Ver fumegar de longe os patrios tectos,
Depois á etherea luz cerrar os olhos.

Seja porém qual for das duas interpretações a preferivel, cumpre confessar ser esta a mais notavel pintura poetica de quanto póde o amor da patria em um coração bem formado. Cicero alludiu a este logar da Odysséa, quando, encarecendo a força d'este nobre e dulcissimo affecto, se exprime assim: Nostra patria delectat; cujus rei tanta est vis, ac tanta natura, ut Ithacam illam in asperrimis saxulis, tanquam nidulo affixam, sapientissimus vir immortalitati anteponeret (De Orat., lib. 1). Ácerca da inamenidade e pouca importancia da ilha de Ithaca, uma das do mar Jonio, hoje Theaki, transcreverei aqui, traduzindo-a, uma nota ao canto II, estancia 39 do Child Harold's Pilgrimage de Lord Byron:

«No dia 24 de setembro, diz mr. Hobhouse, nós nos achavamos no canal, tendo ao poente a ilha de Ithaca, que estava então em poder dos francezes. Estavamos a pequena distancia d'ella, e divisámos alguns arbustos em um terreno pardacento e abrasado, duas pequenas villas nos oiteiros, todas rodeadas de arvoredo, um ou dois moinhos de vento com uma torre nas alturas. A tal Ithaca não tinha certamente uma forte guarnição, como bem o supporeis quando eu vos contar que, um mez depois, quando as ilhas Jonias foram atacadas por uma esquadra ingleza, ella se rendeu, entregando-se a um sargento e sete soldados. >>

Relativamente ao instinctivo amor da patria, ainda quando ella seja inamena, miseravel e inculta, leiam-se e releiam-se as aureas paginas de Chateaubriand, Genio do Christianismo, livro v, capitulo 14.°

Verso 148. Seguem, jogando aos dados, seus folguedos

Traduzi jogando aos dados, á mingua de expressão mais exacta. No original está: mo, que os escholiastes dizem serem umas pedrinhas cubicas. Os francezes costumam verter dés; outros porém traduzem osselets. Nas traducções latinas achámos: talis (proci) se oblectabant.

A respeito do jogo de que se falla n'este logar, consulte-se a erudita nota da sr.a Dacier.

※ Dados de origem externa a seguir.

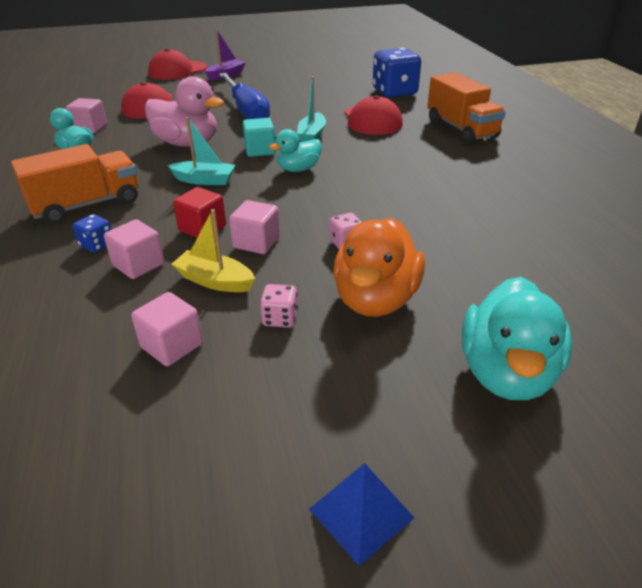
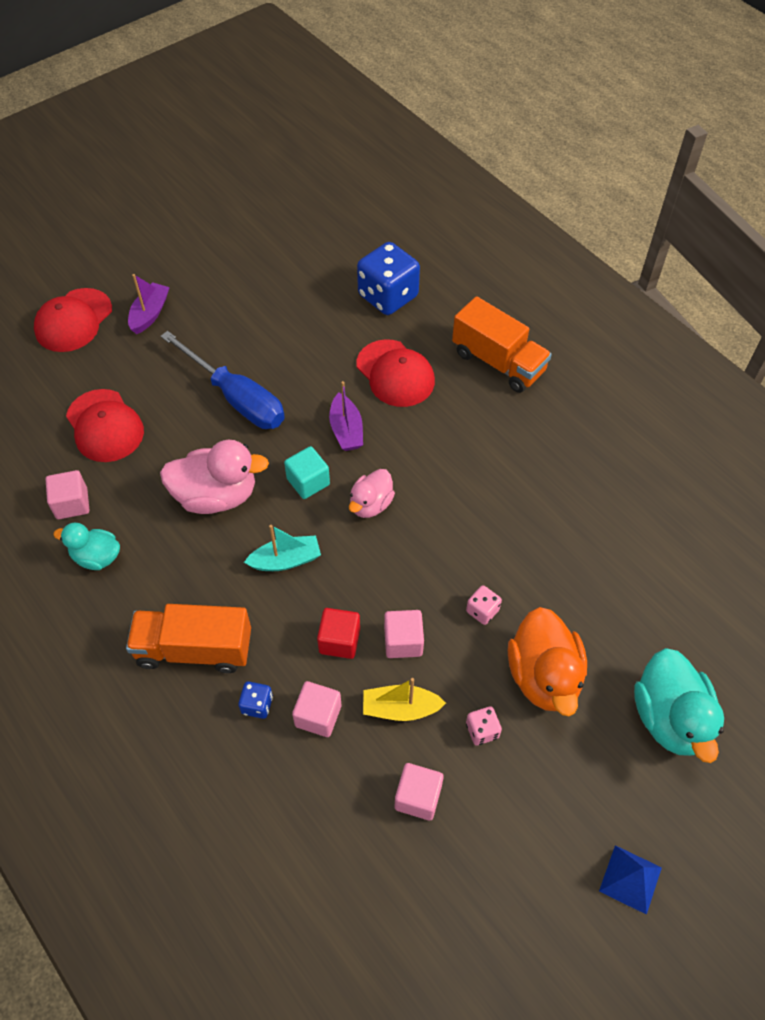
camera: 25 degrees left, 20 degrees up
orange truck [11,144,138,224] -> orange truck turned 120 degrees counterclockwise [126,604,251,673]
turquoise duck [269,129,322,172] -> pink duck [349,469,395,518]
turquoise boat [297,76,326,142] -> purple boat [329,381,363,451]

Verso 169. Sáe a busca-lo, sem delonga

Na Odysséa é que principalmente se acham exemplos da hospitalidade tão pathetica e tão primorosa dos tempos patriarchaes entre os povos semiticos, e dos tempos heroicos na Grecia primitiva; hospitalidade a cujo respeito já disse alguma cousa em uma nota ao VI canto da Iliada. Leiam-se a Viagem do joven Anacharsis, a pag. 57 da introducção, e o Deipnosophista de Atheneu, livro V, pag. 185.

Verso 195. Pão e manjares põe em grande copia

Se a despenseira trouxe para o banquete pão e manjares que tinha debaixo de sua guarda, para que veiu depois o cozinheiro com novas iguarias? perguntam alguns criticos nimiamente minuciosos. Segundo a explicação de Eustathio, a despenseira poz na mesa pão e provisões que estavam em reserva, por exemplo, assados frios; o cozinheiro viandas acabadas de preparar.

Verso 252. Buido ferro a Temeso levando

Duas cidades com o nome de Temeso são conhecidas na antiguidade, uma pértencente aos Brucios na baixa Italia, outra na ilha de Chipre.